Recrutement : certaines ethnies ou des femmes se sont vues discriminées avec des propositions de salaires inférieures en raison d’un algorithme ayant appris sur des données biaisées.

Prenons le cas d’une discrimination à l’embauche, en lien avec des biais algorithmiques défavorisant les femmes.
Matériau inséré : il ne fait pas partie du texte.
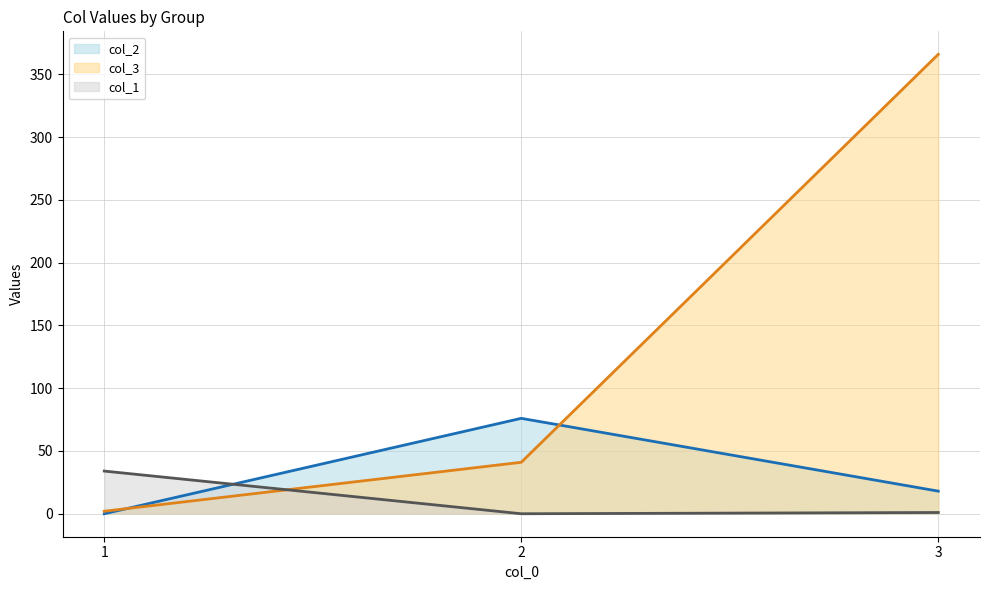

How many values in the col_3_line series exceed 41?

1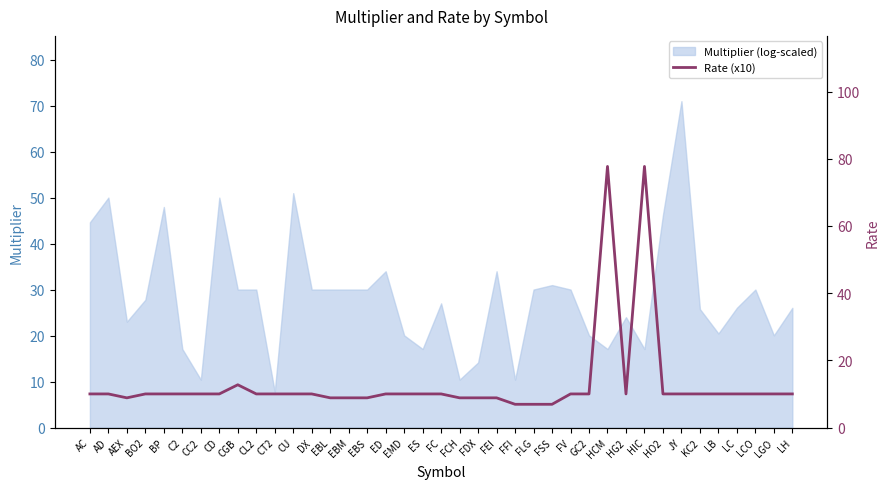

What is the approximate value of Multiplier (log-scaled) at LGO?

20.0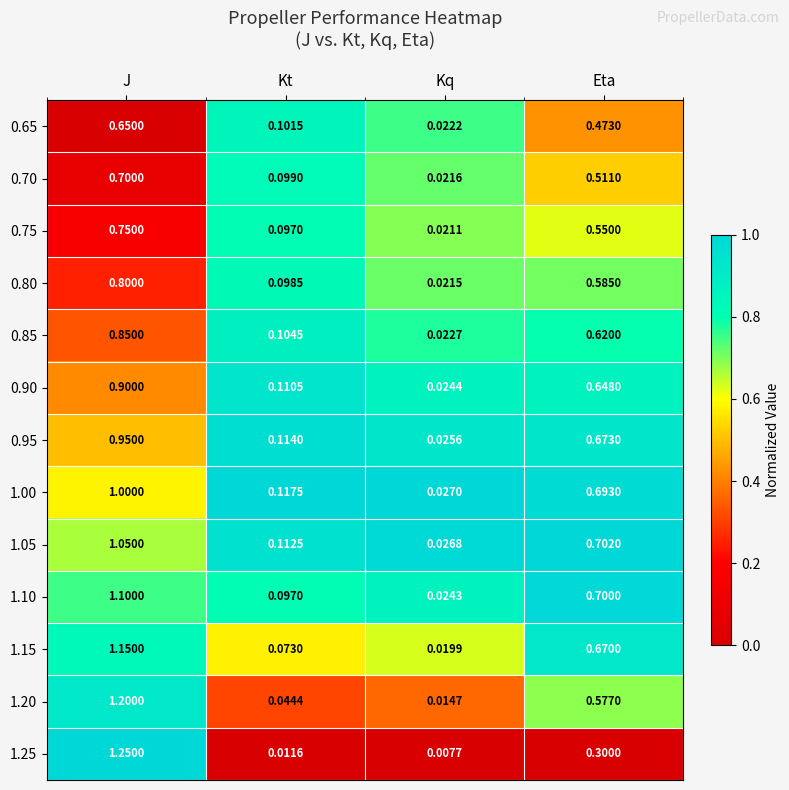

At Kq, list the series in order from smallest to largest.

1.25, 1.20, 1.15, 0.75, 0.80, 0.70, 0.65, 0.85, 1.10, 0.90, 0.95, 1.05, 1.00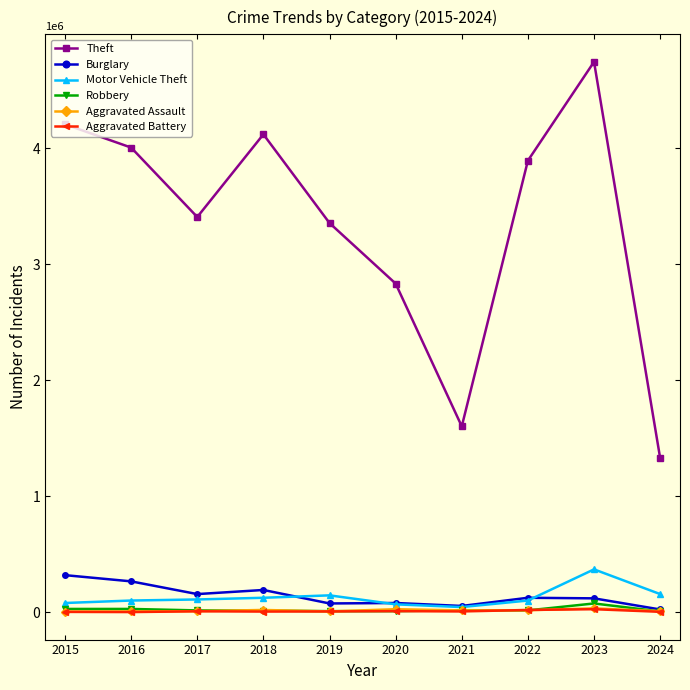

What is the value of the Aggravated Battery point at the 10th from the left?

4050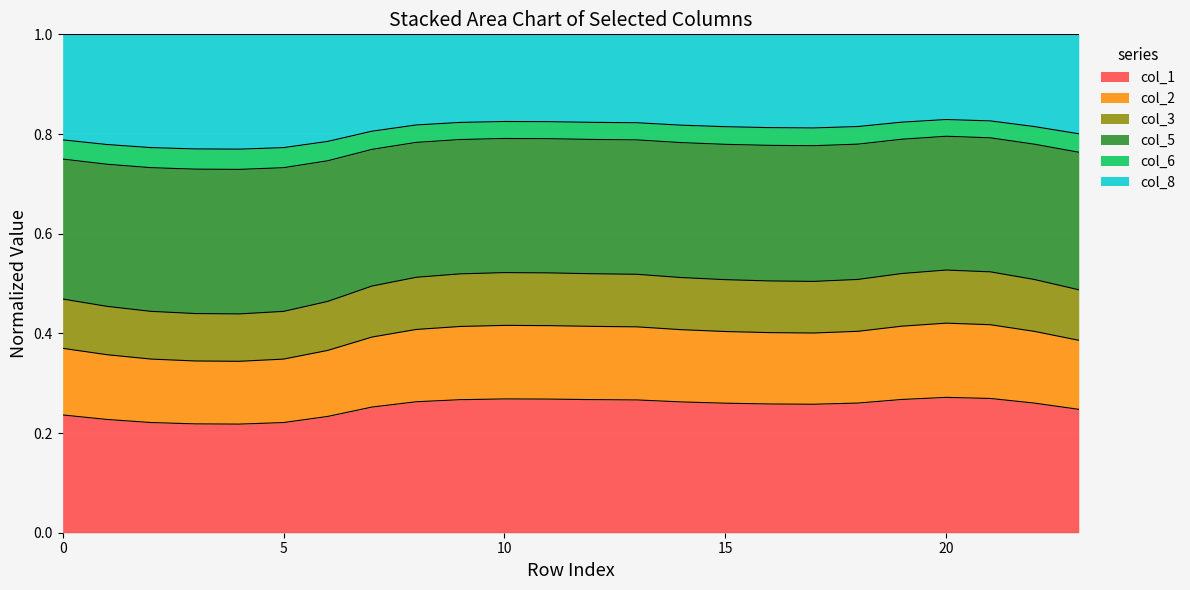

Does the chart display data point markers on the line(s)?

No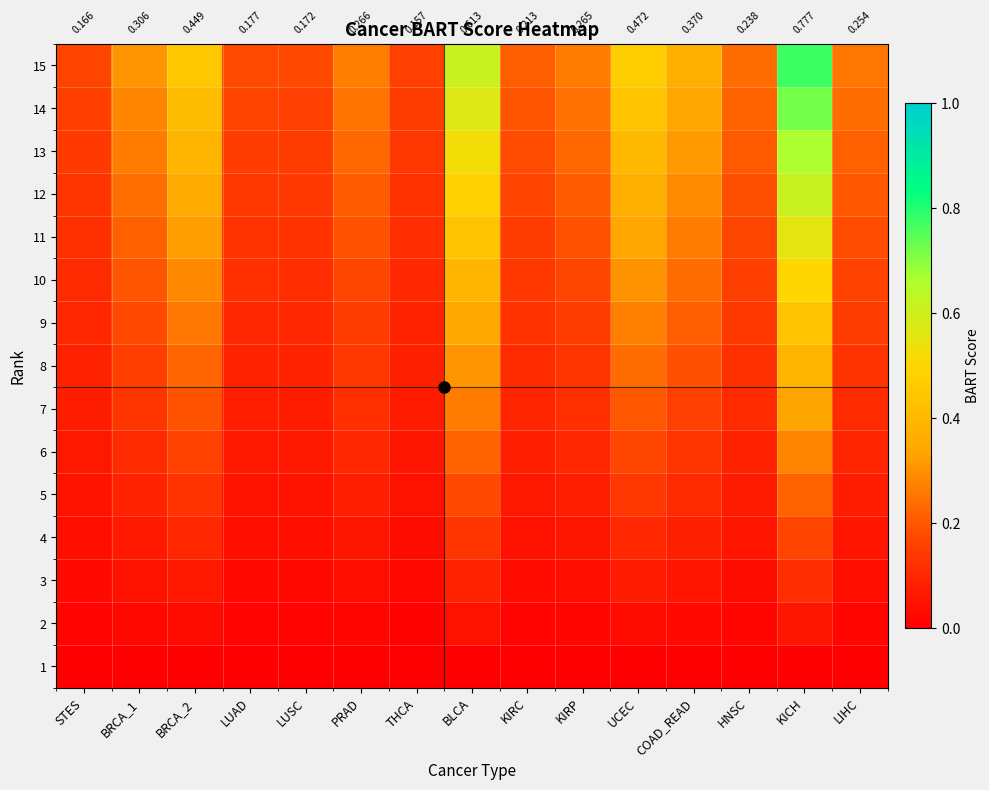

List the labels in order of 8 value, largest first.

KICH, BLCA, UCEC, BRCA_2, COAD_READ, BRCA_1, PRAD, KIRP, LIHC, HNSC, KIRC, LUAD, LUSC, STES, THCA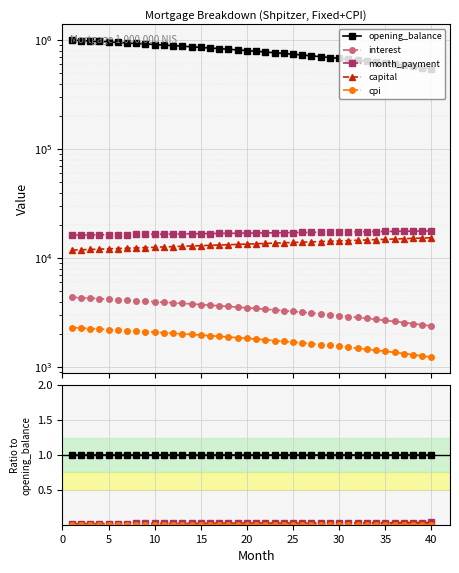

The capital series shows 0.0 at 31. True or false?

False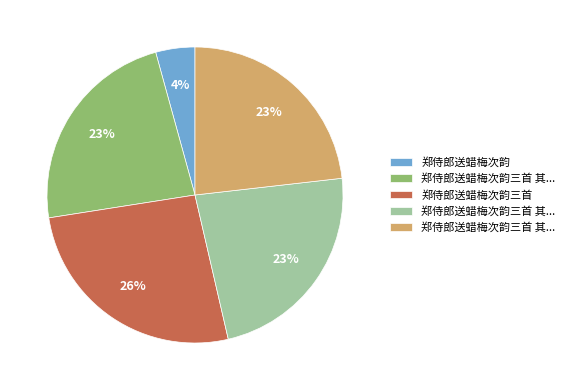

Is there a majority slice in this chart?

No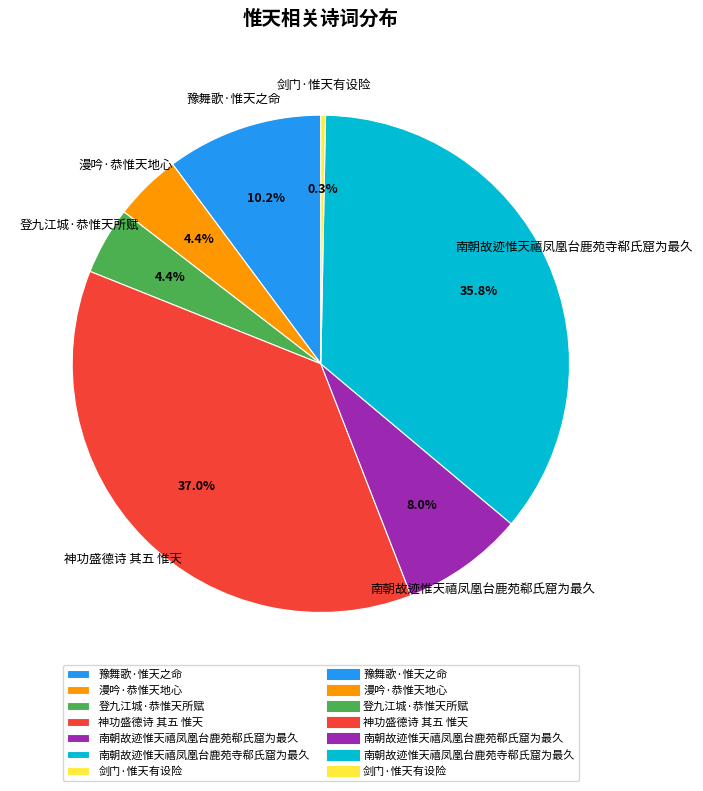

How many slices are in this pie chart?

7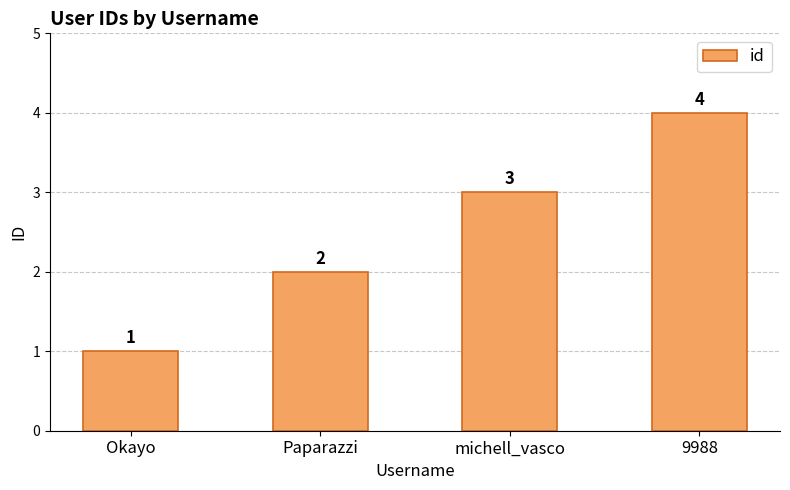

What is the ratio of the value at michell_vasco to the value at Paparazzi?

1.5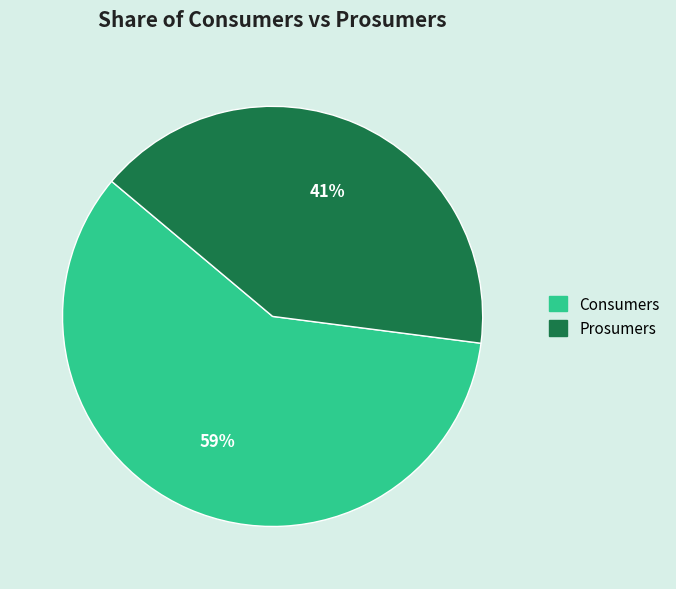

How many slices are in this pie chart?

2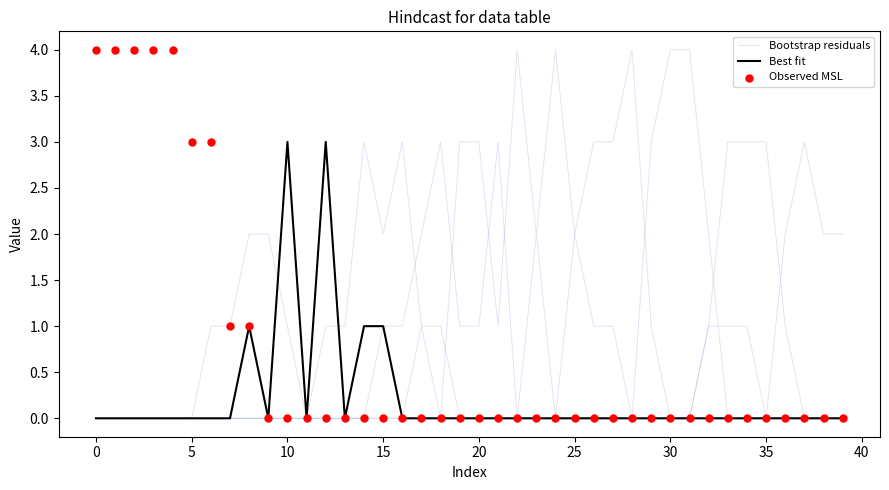

Which series reaches the minimum Y coordinate?

Bootstrap residuals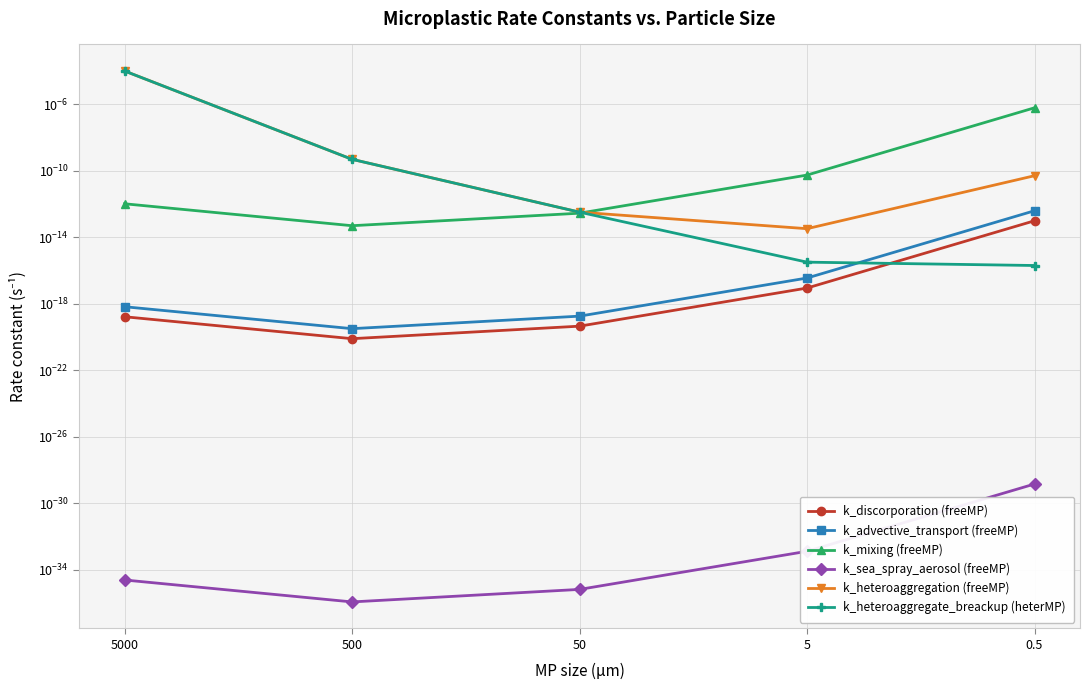

True or false: k_sea_spray_aerosol (freeMP) has more than 1 points higher than both neighbors.

False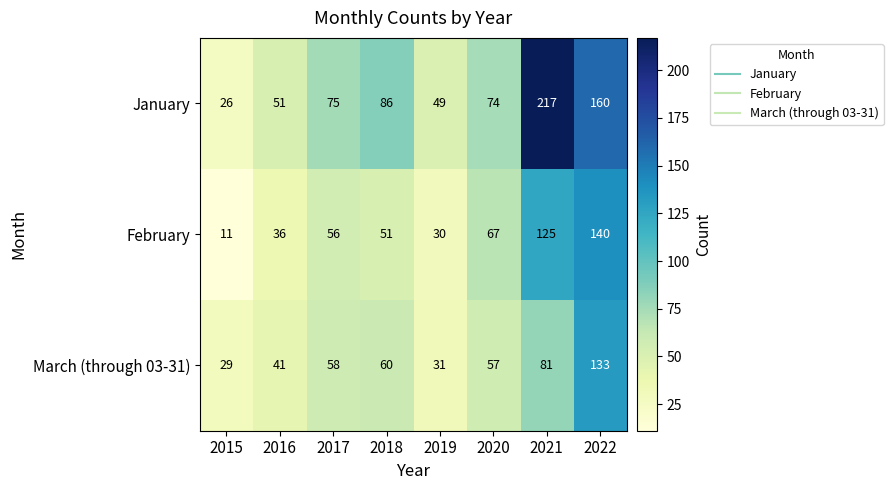

Rank the series at 2021 from highest to lowest value.

January, February, March (through 03-31)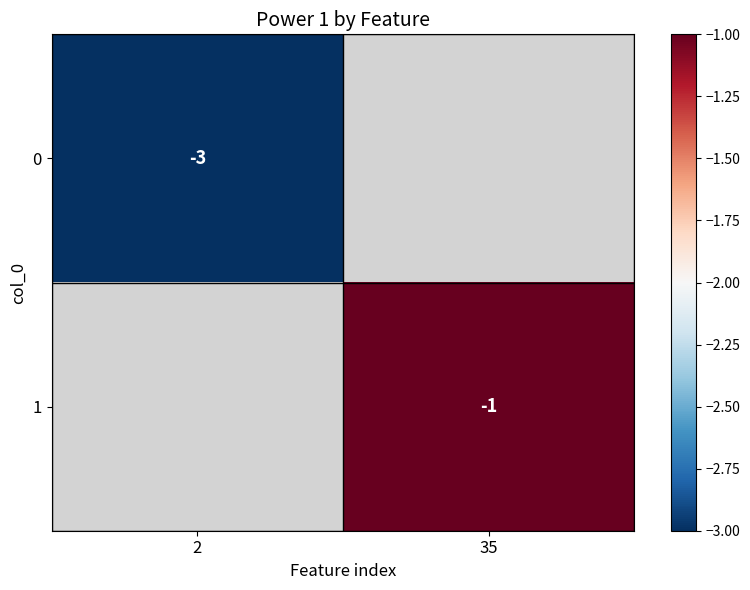

Is it true that 0 equals -3 at 2?

True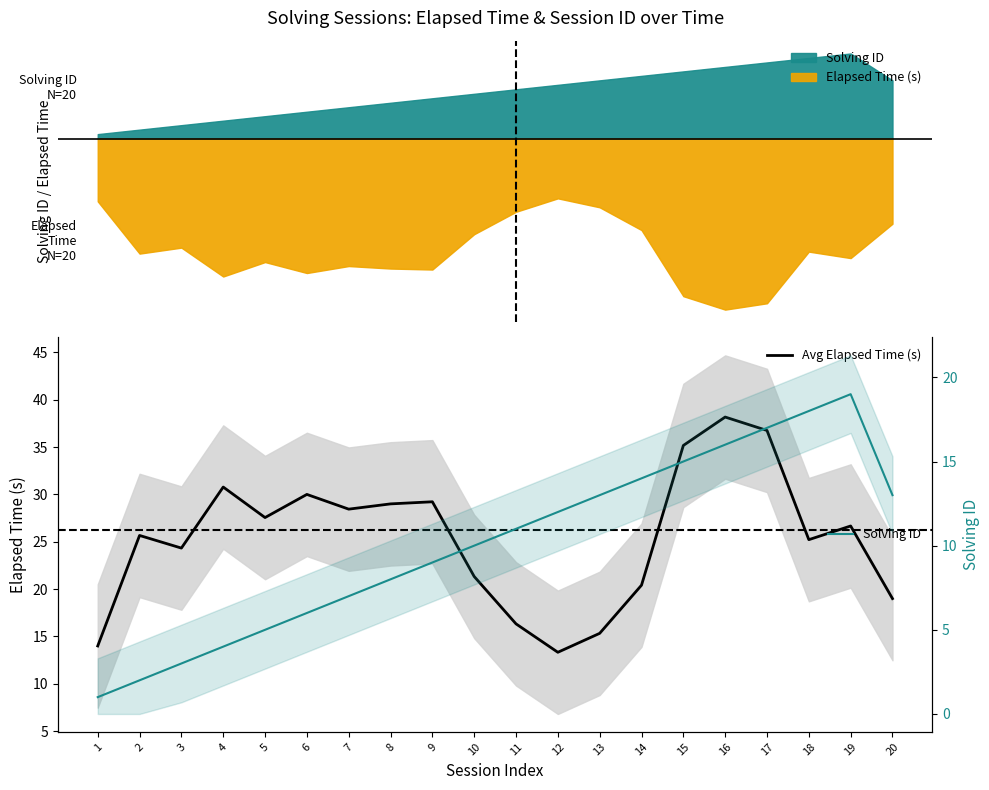

At how many categories does at least one series exceed 37?

1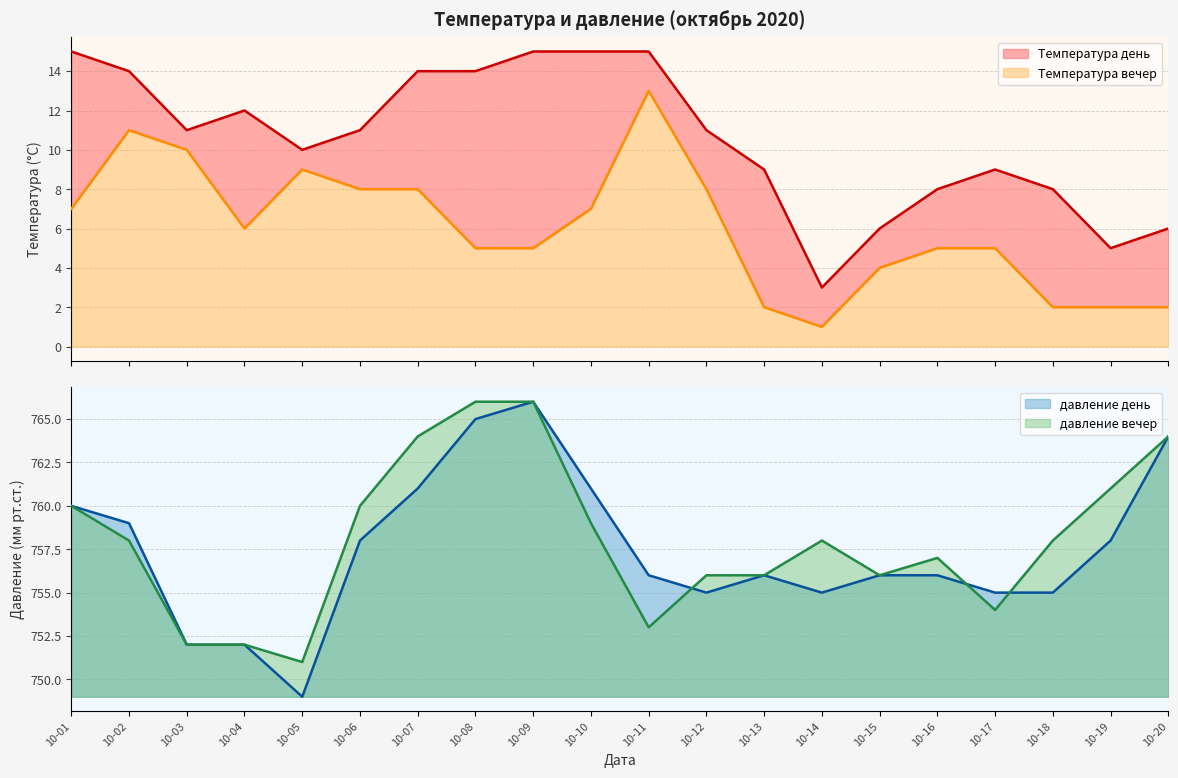

What is the minimum value for давление вечер?

751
L’entreprise, pour éviter ce risque, doit s’assurer a minima des éléments suivants :

Respect de la vie privée et gouvernance des données : une gouvernance des données diagnostiquerait que les données d’entraînement de la solution reflètent un biais de recrutement masculin, discriminant pour les femmes ;
Transparence : grâce à des modèles mathématiques explicables et un contrôle permanent des possibles biais sur les données en entrée et en sortie du modèle, l’on pourrait identifier les biais avant même la phase de test ;
Diversité, non-discrimination et équité : une équipe multidisciplinaire, composée d’hommes et de femmes, intégrant une diversité représentative, et dotée de protocoles adaptés, favoriserait la détection des biais algorithmiques impactant les personnes ;
Action et contrôle humain : une communication de la part de l’entreprise de son utilisation d’algorithmes pour le processus de recrutement obligerait l’entreprise à réfléchir en avance de phase aux critères (ou « features ») pris en compte dans les modèles, et à leur poids dans le modèle ;
Robustesse technique et sécurité : des tests adaptés, prenant en compte tous les cas de figure et visant à s’assurer que les algorithmes sont fiables et traitent efficacement chaque sous-typologie de cas, indiqueraient que le système ne fonctionnait pas correctement sur une population féminine ;
Bien-être social et environnemental : la prise en compte des éléments sociétaux et environnementaux dans les modèles favoriserait l’adoption de la solution ;
Responsabilité : l’évaluation systématique de l’algorithme, des données et du processus de conception, développement et déploiement mettrait en lumière les failles de la solution.

Se préparer aux implications de la réglementation européenne

Ces enjeux clés, associés à la réglementation, poussent les entreprises, d’ores et déjà, à amorcer une réflexion sur la gouvernance de l’IA. Cette réflexion doit s’articuler de la manière suivante :

1. Définir ses valeurs éthiques et de responsabilité dans l’utilisation de l’IA ;
2. S’approprier les principes européens : chaque organisation devra traduire les principes européens pour ces propres enjeux dans un cadre de gouvernance ;
3. Décliner en règles, processus et dispositifs de contrôles, en s’appuyant sur les technologies disponibles ;
4. Diagnostiquer les solutions et processus à risque : une fois rédigé, le cadre de gouvernance permettra d’évaluer les solutions et processus sensibles au sein de l’organisation ;
5. S’équiper et innover pour traiter les risques : une fois identifiés, les risques devront être traités au moyen d’outils et de protocoles de gestion des risques IA. Par exemple, des outils semi-automatisés permettant d’expliquer des décisions (Solution Deloitte Lucid) ou de détecter les biais dans les données, impactant l’apprentissage des algorithmes (Solution Deloitte Guardian) et des méthodes facilitant l’interprétabilité et la gestion de ces risques en pratique et la mise en place de contrôles.
6. Monitorer les modèles dans le temps : des processus doivent être définis pour monitorer la performance des modèles dans le temps, détecter si les données sources évoluent, et s’assurer systématiquement du traitement des biais a priori de la constitution de tout jeu d’entrainement pour ré-entrainer ses modèles.

Dans cette période de transition, de nouvelles opportunités s’ouvrent aussi pour les entreprises en pleine transformation digitale : intégrer de nouvelles manières de penser et rendre concrète et opérationnelle l’innovation technologique dans l’entreprise. Comme pour le RGPD, ce travail de mise en œuvre d’un cadre de gouvernance et de processus adaptés pourrait se révéler très positif pour les early adopters, et notamment être le moteur de l’adoption à l’échelle de l’IA au sein de l’organisation.